Bird flu H5N1 strain of avian influenza was confirmed in a poultry worker in Vietnam, last week. The man has been hospitalized since last saturday and is recovering.
A Vietnamese man who works at a poultry slaughterhouse outside Hanoi has been infected with bird flu, Vietnam’s second human case in less than a month. The man was taken to hospital with fever on May 26 and tests conducted in Vietnam confirmed he had the H5N1 virus, doctor Nguyen Duc Hien who heads the hospital treating the man told the Thanh Nien newspaper.
Last month Vietnam reported its first human case of H5N1 virus infection in a year and a half, a 30-year-old man in a province neighbouring Hanoi who became sick after helping slaughter chickens at a friend’s wedding.
The World Health Organisation (WHO) said it was working with the Vietnamese government to verify that suspected case.

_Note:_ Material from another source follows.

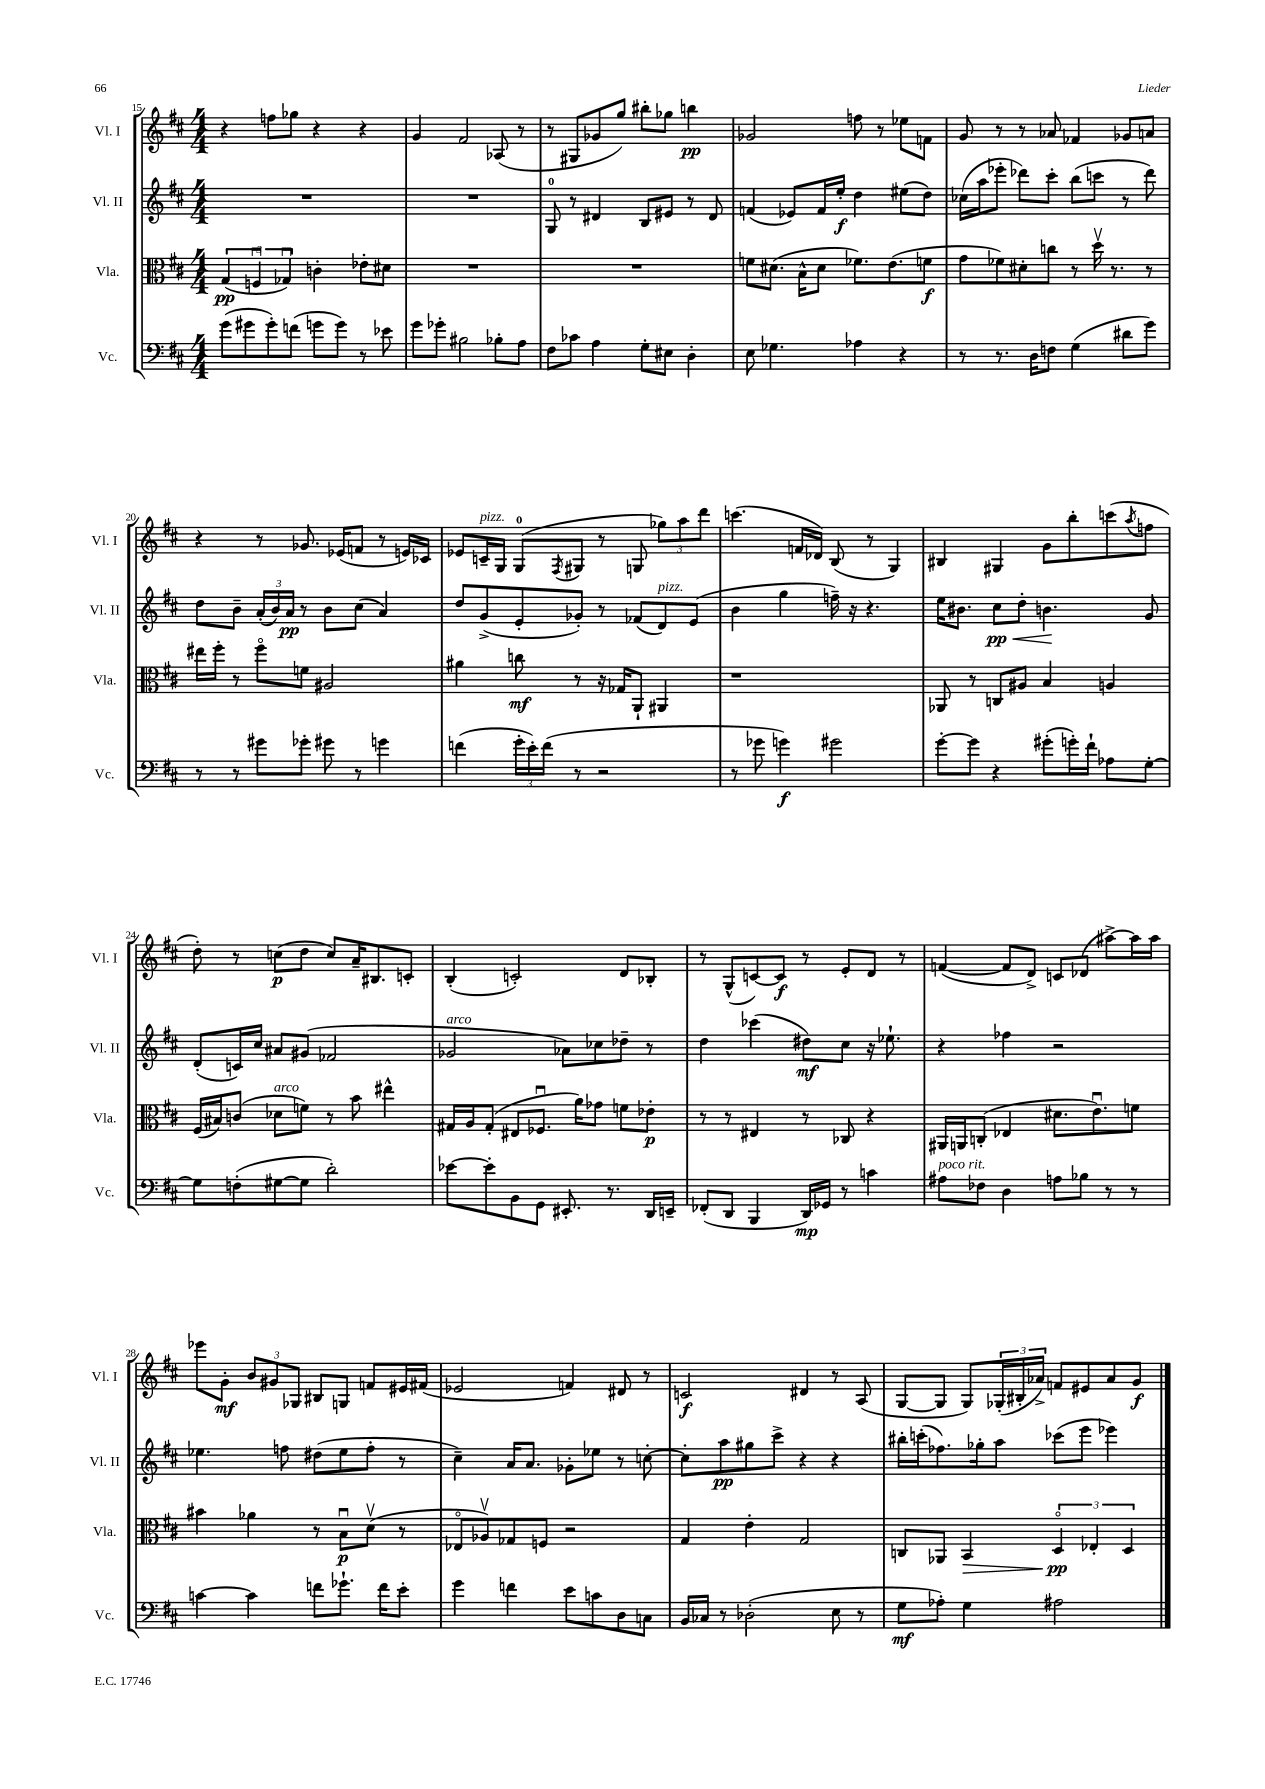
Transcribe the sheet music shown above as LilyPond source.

Since 2004, some 270 humans have been infected with bird flu in 10 countries, with about 167 fatalities, mostly in Asia, according to the World Health Organization.
With the flu spreading around the world, the virus has turned up in birds in Asia, Europe and Africa. So far, bird flu has mostly been passed from birds either to other birds or, in isolated cases, to humans. In June 2006, WHO reported the first case of human transference of the disease, when an Indonesian man died after catching the flu from his 10-year-old son. If the flu mutates into a strain that can pass more readily from human to human, people will have no immunity and the flu will probably pass rapidly from person to person, creating a pandemic. Flu vaccines can only be made to protect against a particular virus, and, since the virus had yet to be passed from human to human, no vaccine has been developed.